Every line of the data below is to be duplicated exactly, pictures excepted.

(Dataset excerpts)
'''
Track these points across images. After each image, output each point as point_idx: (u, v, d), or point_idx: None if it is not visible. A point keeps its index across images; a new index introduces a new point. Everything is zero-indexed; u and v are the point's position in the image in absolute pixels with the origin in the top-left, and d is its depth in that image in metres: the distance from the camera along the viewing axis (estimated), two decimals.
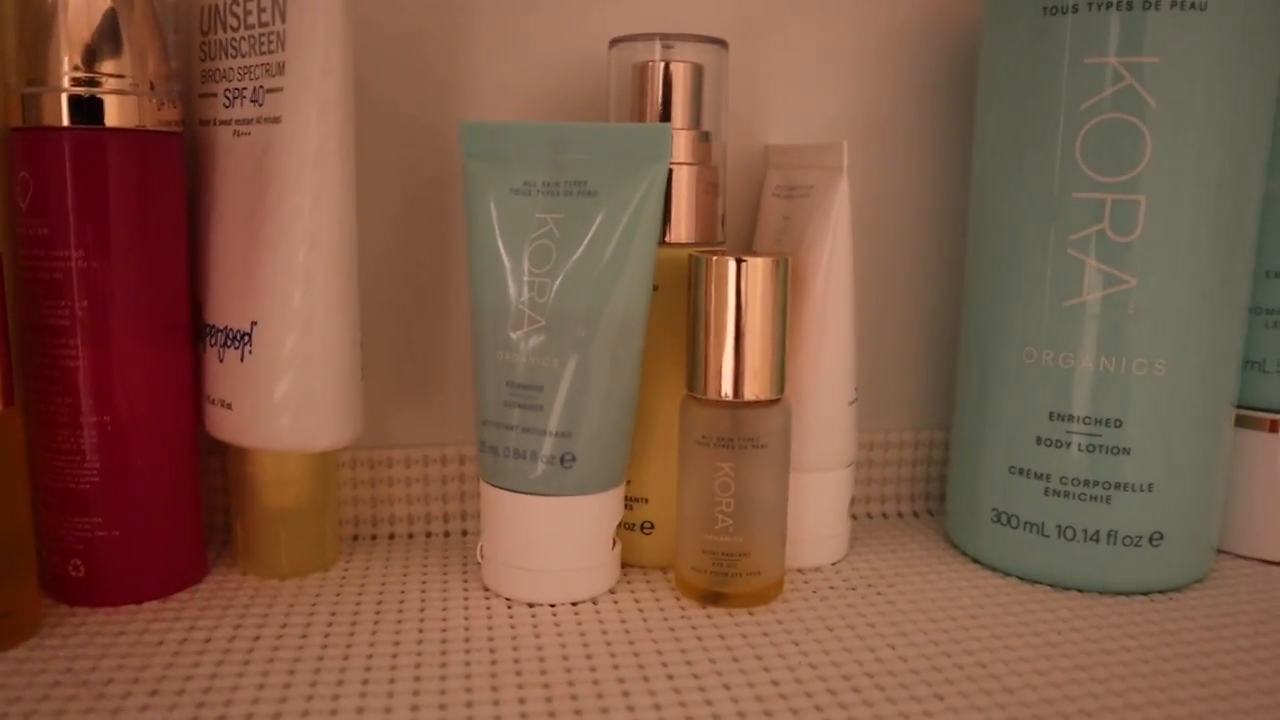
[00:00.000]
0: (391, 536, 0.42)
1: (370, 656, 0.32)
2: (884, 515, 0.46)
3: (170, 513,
'''
> RESPONSE TO THIS EXERCISE:
Track these points across images. After each image, output each point as point_idx: (u, v, d), or point_idx: None if it is not visible. A point keeps its index across images; a new index introduces a new point. Everything is zero-indexed; u and v are the point's position in the image in absolute pixels with the origin in the top-left, and d is its depth in that image in metres: the distance from the camera along the viewing axis (estimated), two decimals.
[00:00.000]
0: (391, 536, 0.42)
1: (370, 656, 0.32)
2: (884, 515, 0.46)
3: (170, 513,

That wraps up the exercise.